Class of 2020 member Mary Cerbone

June 19th, 2020 | In Focus, News

PV: What does service and leadership mean to you as you start your career as an Army officer?
Mary Cerbone: “Service and leadership mean a dedication to the values of the United States. To me, it means striving to be a better person every day and knowing that I owe it to my subordinates, my peers and this country, to be the best possible version of myself.”

PV: Any one person you’d like to mention who helped your success/guided you the most at West Point?
MC: “Dr. Robert Person, my academic mentor and first SOSH instructor, has been the biggest motivating presence during my cadet career.
“He believed that I could accomplish more than I thought possible and encouraged me to apply for broadening experiences and internships. He supported my decision to write a thesis and pursue a graduate degree scholarship, both of which are my most notable achievements as a cadet.
“Dr. Person represents the best of West Point’s faculty, which prides itself on pushing cadets to reach their limits and follow their dreams.”

PV: You earned the Fulbright Taiwan scholarship … how excited were you to achieve that scholarship and what do you hope to achieve with it?
MC: “Receiving the opportunity to study for two years in Taiwan is beyond belief, and I am extremely excited to continue pursuing my academic interests in China’s political economy in an immersive environment.
“Taiwan is such an exceptional place to study the politics of China because of their unique place in the world, and I look forward to continuing my studies through the Fulbright program.
“I hope to further develop my Chinese language skills during my time abroad and gain a perspective into Asian society and politics that will enhance my role as an intelligence officer in the Army. ”

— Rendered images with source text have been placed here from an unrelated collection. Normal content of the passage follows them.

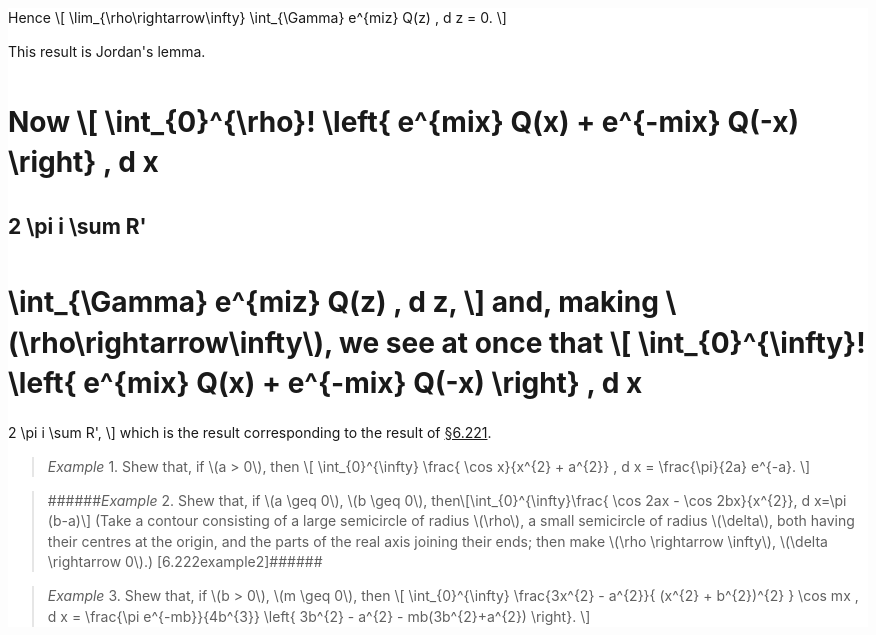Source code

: Hence
\\[
\lim_{\rho\rightarrow\infty} \int_{\Gamma} e^{miz} Q(z) \, d z = 0.
\\]

This result is Jordan's lemma.



Now
\\[
\int_{0}^{\rho}\!
\left\{
  e^{mix} Q(x) + e^{-mix} Q(-x)
\right\}
\, d x
=
2 \pi i \sum R'
-
\int_{\Gamma} e^{miz} Q(z) \, d z,
\\]
and, making \\(\rho\rightarrow\infty\\), we see at once that
\\[
\int_{0}^{\infty}\!
\left\{
  e^{mix} Q(x) + e^{-mix} Q(-x)
\right\}
\, d x
=
2 \pi i \sum R',
\\]
which is the result corresponding to the result of [&#167;6.221](#6.221certaininfiniteintegralsinvolvingsinesandcosines.).

>*Example* 1.
  Shew that, if \\(a > 0\\), then
  \\[
  \int_{0}^{\infty}
  \frac{ \cos x}{x^{2} + a^{2}} \, d x
  =
  \frac{\pi}{2a} e^{-a}.
  \\]

>######*Example* 2. Shew that, if \\(a \geq 0\\), \\(b \geq 0\\), then\\[\int_{0}^{\infty}\frac{ \cos 2ax - \cos 2bx}{x^{2}}\, d x=\pi (b-a)\\] (Take a contour consisting of a large semicircle of radius \\(\rho\\), a small semicircle of radius \\(\delta\\), both having their centres at the origin, and the parts of the real axis joining their ends; then make \\(\rho \rightarrow \infty\\), \\(\delta \rightarrow 0\\).) [6.222example2]######


>*Example* 3. Shew that, if \\(b > 0\\), \\(m \geq 0\\), then
  \\[
  \int_{0}^{\infty}
  \frac{3x^{2} - a^{2}}{ (x^{2} + b^{2})^{2} }
  \cos mx
  \, d x
  =
  \frac{\pi e^{-mb}}{4b^{3}}
  \left\{
    3b^{2} - a^{2} - mb(3b^{2}+a^{2})
  \right\}.
  \\]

PV: You branched military intelligence … why did you choose to serve in MI?
MC: “I find the mission of the intelligence community very noble and appealing. I first became interested in the branch because of the many instructors from the MI branch that I looked up to, and after interning at the Defense Intelligence Agency during one of my cadet summers, I knew that I wanted to be an intelligence officer.
“The dedication of the people I worked with at the DIA to their role in supporting the U.S. Military’s mission was very inspiring and solidified my choice to pursue MI as my branch.”

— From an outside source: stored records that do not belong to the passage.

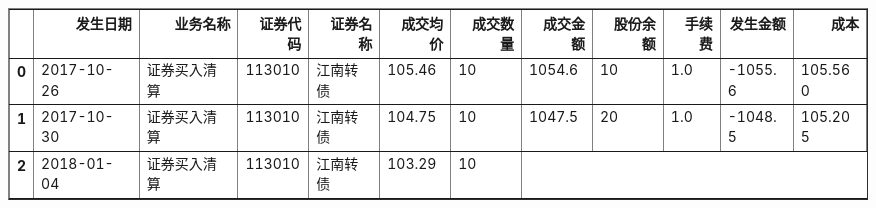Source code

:


<div>













<table border="1" class="dataframe">
  <thead>
    <tr style="text-align: right;">
      <th></th>
      <th>发生日期</th>
      <th>业务名称</th>
      <th>证券代码</th>
      <th>证券名称</th>
      <th>成交均价</th>
      <th>成交数量</th>
      <th>成交金额</th>
      <th>股份余额</th>
      <th>手续费</th>
      <th>发生金额</th>
      <th>成本</th>
    </tr>
  </thead>
  <tbody>
    <tr>
      <th>0</th>
      <td>2017-10-26</td>
      <td>证券买入清算</td>
      <td>113010</td>
      <td>江南转债</td>
      <td>105.46</td>
      <td>10</td>
      <td>1054.6</td>
      <td>10</td>
      <td>1.0</td>
      <td>-1055.6</td>
      <td>105.560</td>
    </tr>
    <tr>
      <th>1</th>
      <td>2017-10-30</td>
      <td>证券买入清算</td>
      <td>113010</td>
      <td>江南转债</td>
      <td>104.75</td>
      <td>10</td>
      <td>1047.5</td>
      <td>20</td>
      <td>1.0</td>
      <td>-1048.5</td>
      <td>105.205</td>
    </tr>
    <tr>
      <th>2</th>
      <td>2018-01-04</td>
      <td>证券买入清算</td>
      <td>113010</td>
      <td>江南转债</td>
      <td>103.29</td>
      <td>10</td>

PV: When your class got back, you had classes on educating future platoon leaders on the COVID-19 environment … thoughts about having to be even more flexible in close quarters in a unit environment due to COVID-19?
MC: “As officers, we will need to lead through many different challenges, and training on the COVID-19 environment can only add to our preparedness. The challenges brought by COVID-19 only highlight the necessity for the Army to maintain flexibility and adapt to rapid and unexpected changes.
“As future leaders, we will need to be able to maintain unit readiness even in situations of great uncertainty and do the best we can with the resources given.”